(Beginning of Records provided)
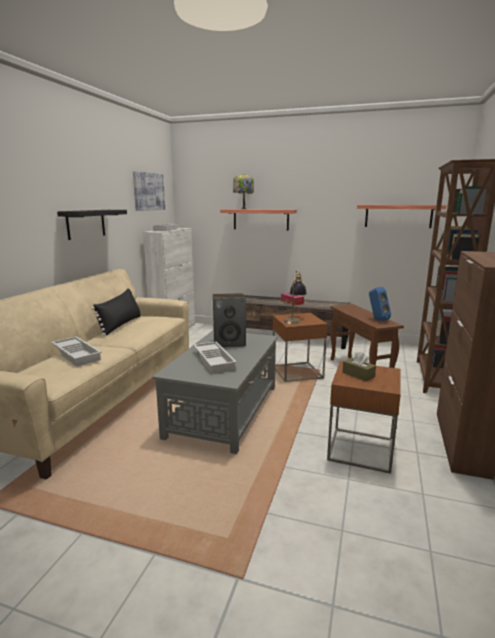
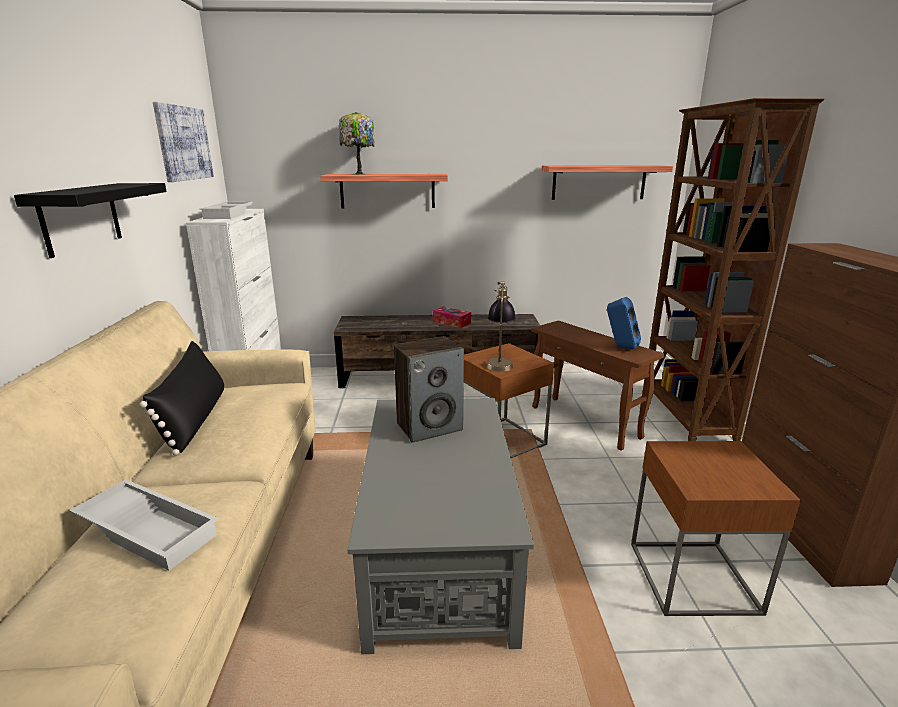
camera: 20 degrees left, 5 degrees up
white tray [193,342,237,373] -> none
brown tissue box [342,352,376,381] -> none

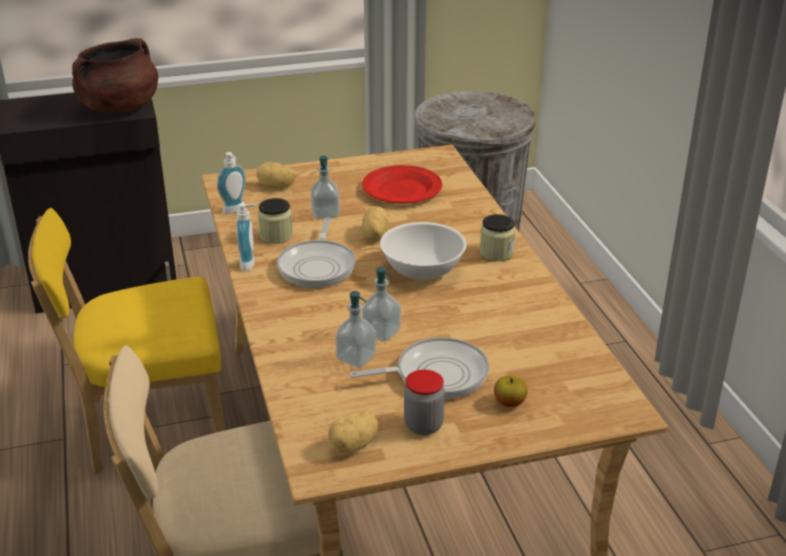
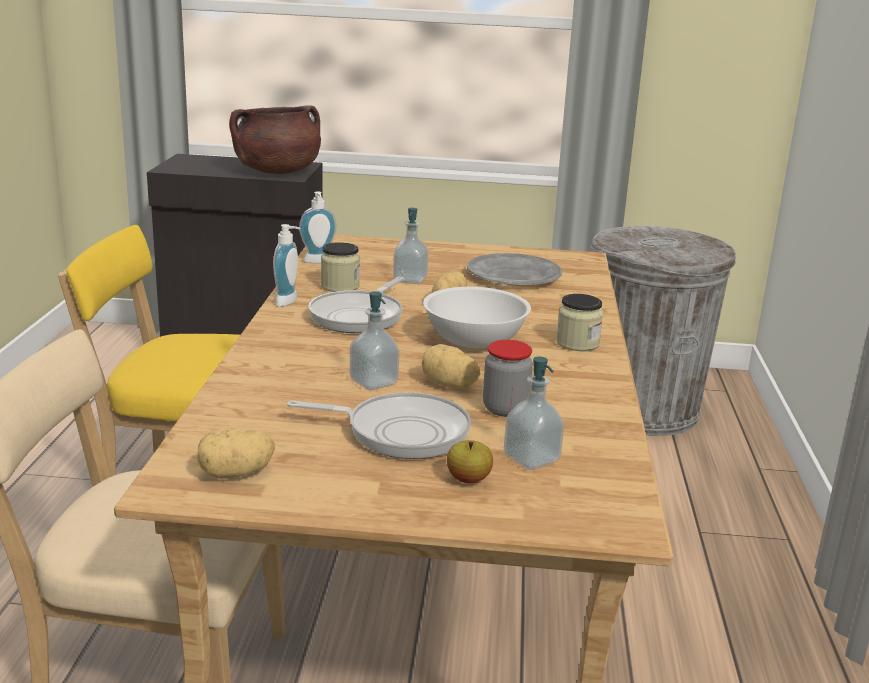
camera: 20 degrees right, 10 degrees down
potato [256,162,296,188] -> potato moved to [422,344,480,388]
soap dispenser [335,291,376,368] -> soap dispenser moved to [504,357,564,470]
red plate [362,165,442,204] -> grey plate [467,253,562,285]
jar [404,370,445,435] -> jar moved to [483,340,533,417]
(End of Records provided)
* Required work
Nothing but the lines from the line containing "camera: 20 degrees right, 10 degrees down" through the final line of the entries should appear in your answer, copied exactly.

* Result for this exercise
camera: 20 degrees right, 10 degrees down
potato [256,162,296,188] -> potato moved to [422,344,480,388]
soap dispenser [335,291,376,368] -> soap dispenser moved to [504,357,564,470]
red plate [362,165,442,204] -> grey plate [467,253,562,285]
jar [404,370,445,435] -> jar moved to [483,340,533,417]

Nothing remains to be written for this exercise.